İŞÇİNİN CUMA NAMAZI İZNİ İŞVEREN TARAFINDAN KALDIRILABİLİR Mİ?

İŞÇİNİN CUMA NAMAZI İZNİ İŞVEREN TARAFINDAN KALDIRILABİLİR Mİ?

Çalışma mevzuatında cuma namazı izni konusu düzenlenmemiştir. Çalışma mevzuatı bir çok konunun düzenlenmesini işçi ve işverene bırakmıştır. Cuma namazı izni de işçi ve işverenin aralarında yapacakları iş sözleşmeleri veya toplu iş sözleşmeleri ile serbestçe düzenlenebilir. İş sözleşmesi veya toplu iş sözleşmesinde işçinin cuma namazına gidip gitmeyeceği düzenlenmişse düzenlenen bu kurala göre hareket edilir.

□ □ □ □

Alıştırma a: Kayıtlarda "Is this an area" ifadesini içeren satırdan kayıtların sonuna kadar her şeyi, "chart" sözcüğünü "graph" ile değiştirip geri kalanına dokunmadan yeniden yazınız. Resimleri yanıtınıza almayınız.

[Bir veri kaynağından alınan kayıtlar]

□ □ □ □

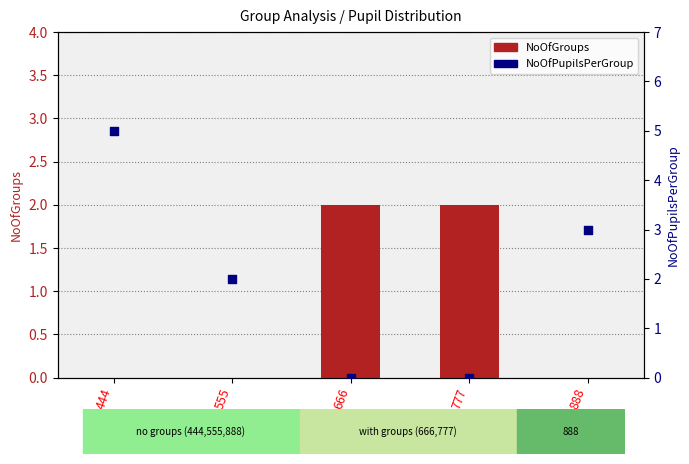

At which category is the sum across all series the highest?

444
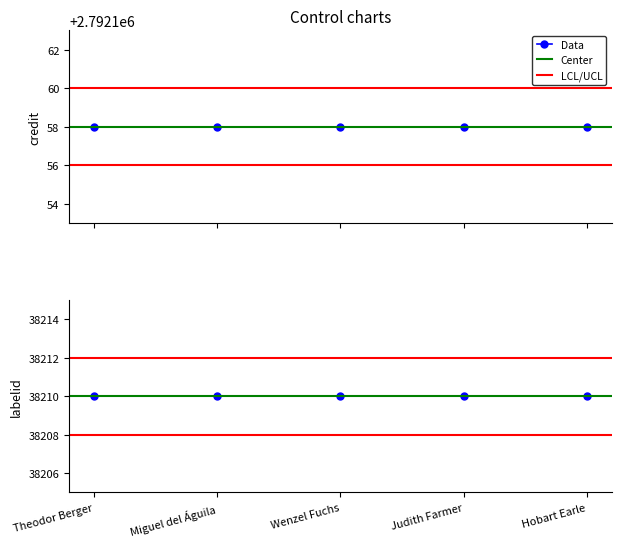

True or false: labelid and credit intersect in this chart.

False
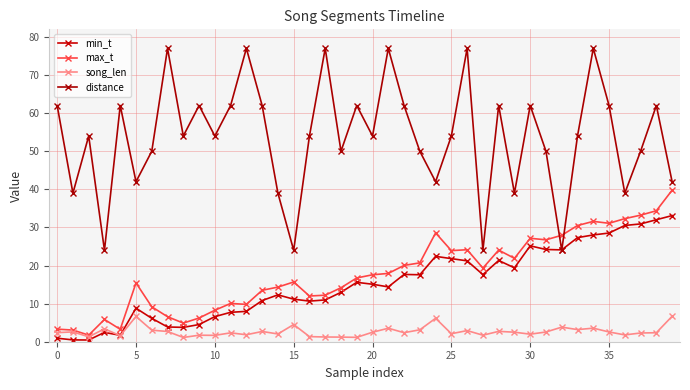

What is the smallest value displayed?

0.5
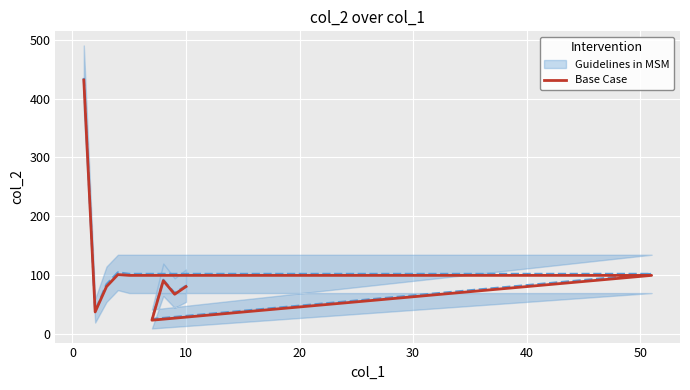

Is this an area chart (filled region under the line)?

No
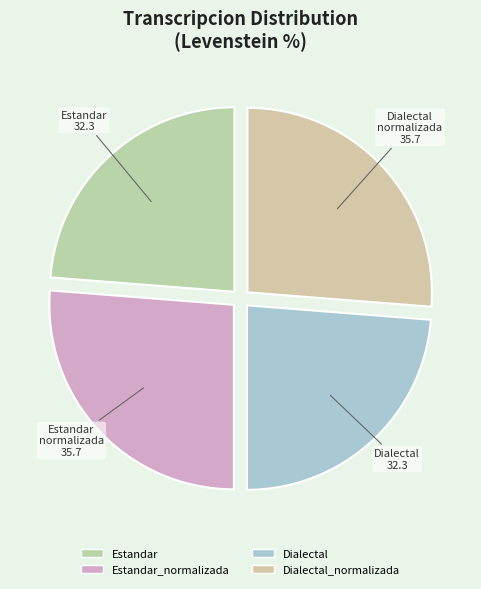

Is there a majority slice in this chart?

No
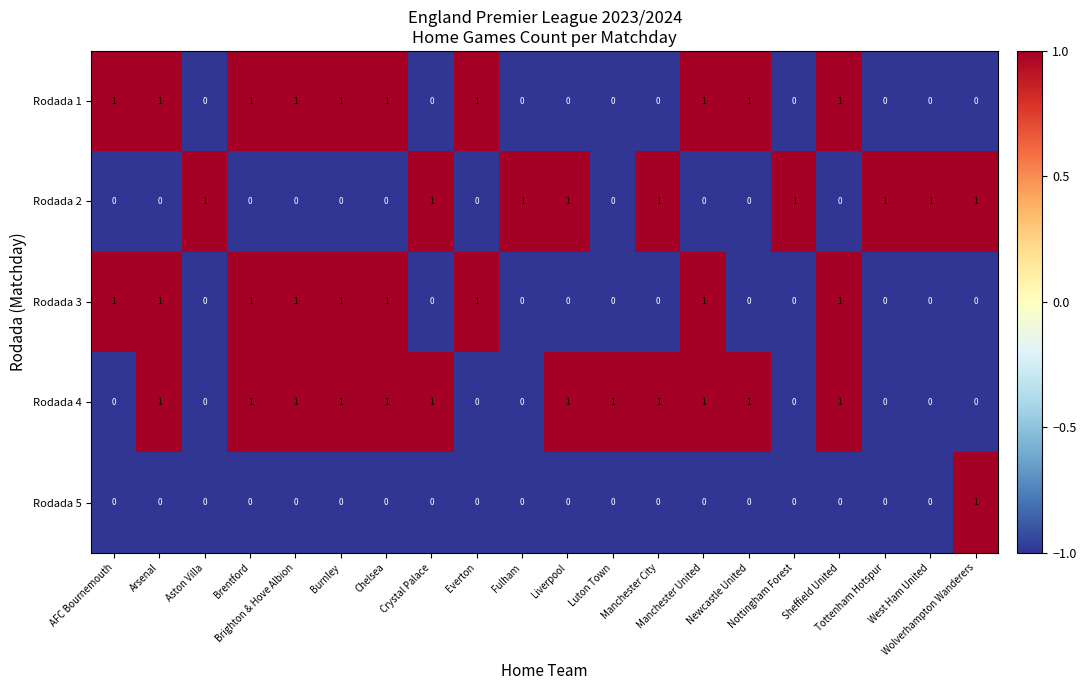

Count the Rodada 1 values in the range 0 to 1.

20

□ □ □ □

Alıştırma b: Cuma namazı izniyle ilgili metinde "Çalışma mevzuatında cuma" ifadesinden "göre hareket edilir." ifadesine kadar, her iki ifade de dâhil, her şeyi aynen aktarınız.

Alıştırma Çıktısı a:
Is this an area graph (filled region under the line)?

No

Is there a majority slice in this graph?

No

Count the Rodada 1 values in the range 0 to 1.

20

Alıştırma Çıktısı b:
Çalışma mevzuatında cuma namazı izni konusu düzenlenmemiştir. Çalışma mevzuatı bir çok konunun düzenlenmesini işçi ve işverene bırakmıştır. Cuma namazı izni de işçi ve işverenin aralarında yapacakları iş sözleşmeleri veya toplu iş sözleşmeleri ile serbestçe düzenlenebilir. İş sözleşmesi veya toplu iş sözleşmesinde işçinin cuma namazına gidip gitmeyeceği düzenlenmişse düzenlenen bu kurala göre hareket edilir.